(Reading text begins)

Saleslambda <- myseries |>
features(Turnover, features = guerrero) |>
pull(lambda_guerrero)
Applying The Lambda value
myseries %>%
autoplot(box_cox(Turnover,Saleslambda)) + labs(title = "Box_Cox Sales")
Applying the transformation again it has stabilized the variance again.
myseries %>%
gg_tsdisplay(box_cox(Turnover,Saleslambda),plot_type = "partial")
The acf has significant lags as well as some on the PACF..
## The lag parameter displays up to lagged values to 36.
myseries %>%
gg_tsdisplay(difference(box_cox(Turnover,Saleslambda),12),plot_type = "partial",lag =36)
## Warning: Removed 12 rows containing missing values (`geom_line()`).
## Warning: Removed 12 rows containing missing values (`geom_point()`).
The acf plot is decreasing or it is decaying towards zero and we have signifcant spikes every 12th lag on the pacf plot, hence clearly the data is still non-stationery. So we should take a further first difference.
myseries %>%
gg_tsdisplay(difference(box_cox(Turnover,Saleslambda),12) |> difference(),plot_type = "partial",lag = 36)
## Warning: Removed 13 rows containing missing values (`geom_line()`).
## Warning: Removed 13 rows containing missing values (`geom_point()`).
myseries |>
features(box_cox(Turnover,Saleslambda),unitroot_ndiffs)

(Reading text ends)
(Stored data begins)

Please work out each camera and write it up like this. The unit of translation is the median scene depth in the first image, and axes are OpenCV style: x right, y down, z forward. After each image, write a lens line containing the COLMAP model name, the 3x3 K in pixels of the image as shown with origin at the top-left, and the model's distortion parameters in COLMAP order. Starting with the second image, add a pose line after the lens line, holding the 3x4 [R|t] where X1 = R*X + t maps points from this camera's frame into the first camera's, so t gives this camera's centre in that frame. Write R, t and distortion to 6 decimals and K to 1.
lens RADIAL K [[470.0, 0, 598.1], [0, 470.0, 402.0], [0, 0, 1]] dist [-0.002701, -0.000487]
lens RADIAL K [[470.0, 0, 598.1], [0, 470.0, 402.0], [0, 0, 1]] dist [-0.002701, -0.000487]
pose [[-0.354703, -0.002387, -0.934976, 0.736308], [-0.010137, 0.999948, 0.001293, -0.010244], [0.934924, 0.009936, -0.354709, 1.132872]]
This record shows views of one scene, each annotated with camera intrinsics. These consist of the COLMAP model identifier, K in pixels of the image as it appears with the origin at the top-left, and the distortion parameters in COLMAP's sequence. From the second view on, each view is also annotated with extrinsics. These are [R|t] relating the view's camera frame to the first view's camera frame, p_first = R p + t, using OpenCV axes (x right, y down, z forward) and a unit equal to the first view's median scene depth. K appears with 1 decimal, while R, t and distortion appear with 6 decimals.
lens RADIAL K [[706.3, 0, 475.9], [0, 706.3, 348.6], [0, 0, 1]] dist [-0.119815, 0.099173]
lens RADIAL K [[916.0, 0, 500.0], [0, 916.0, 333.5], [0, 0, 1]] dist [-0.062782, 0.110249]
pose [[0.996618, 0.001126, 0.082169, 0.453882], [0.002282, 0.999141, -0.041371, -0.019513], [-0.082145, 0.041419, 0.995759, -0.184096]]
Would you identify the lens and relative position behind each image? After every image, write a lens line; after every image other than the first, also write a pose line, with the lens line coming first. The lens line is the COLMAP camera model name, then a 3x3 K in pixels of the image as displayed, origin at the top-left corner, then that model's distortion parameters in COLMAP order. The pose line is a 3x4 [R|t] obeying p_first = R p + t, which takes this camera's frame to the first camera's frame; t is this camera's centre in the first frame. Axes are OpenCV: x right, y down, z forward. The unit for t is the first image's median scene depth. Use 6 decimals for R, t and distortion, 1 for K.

(Stored data ends)

▶ **Your instructions**:
Output the passage of the time series text between "Saleslambda <- myseries" and "on the PACF..", inclusive, copied word for word. Rely only on the time series text for what comes next.

▶ **Worked solution**:
Saleslambda <- myseries |>
features(Turnover, features = guerrero) |>
pull(lambda_guerrero)
Applying The Lambda value
myseries %>%
autoplot(box_cox(Turnover,Saleslambda)) + labs(title = "Box_Cox Sales")
Applying the transformation again it has stabilized the variance again.
myseries %>%
gg_tsdisplay(box_cox(Turnover,Saleslambda),plot_type = "partial")
The acf has significant lags as well as some on the PACF..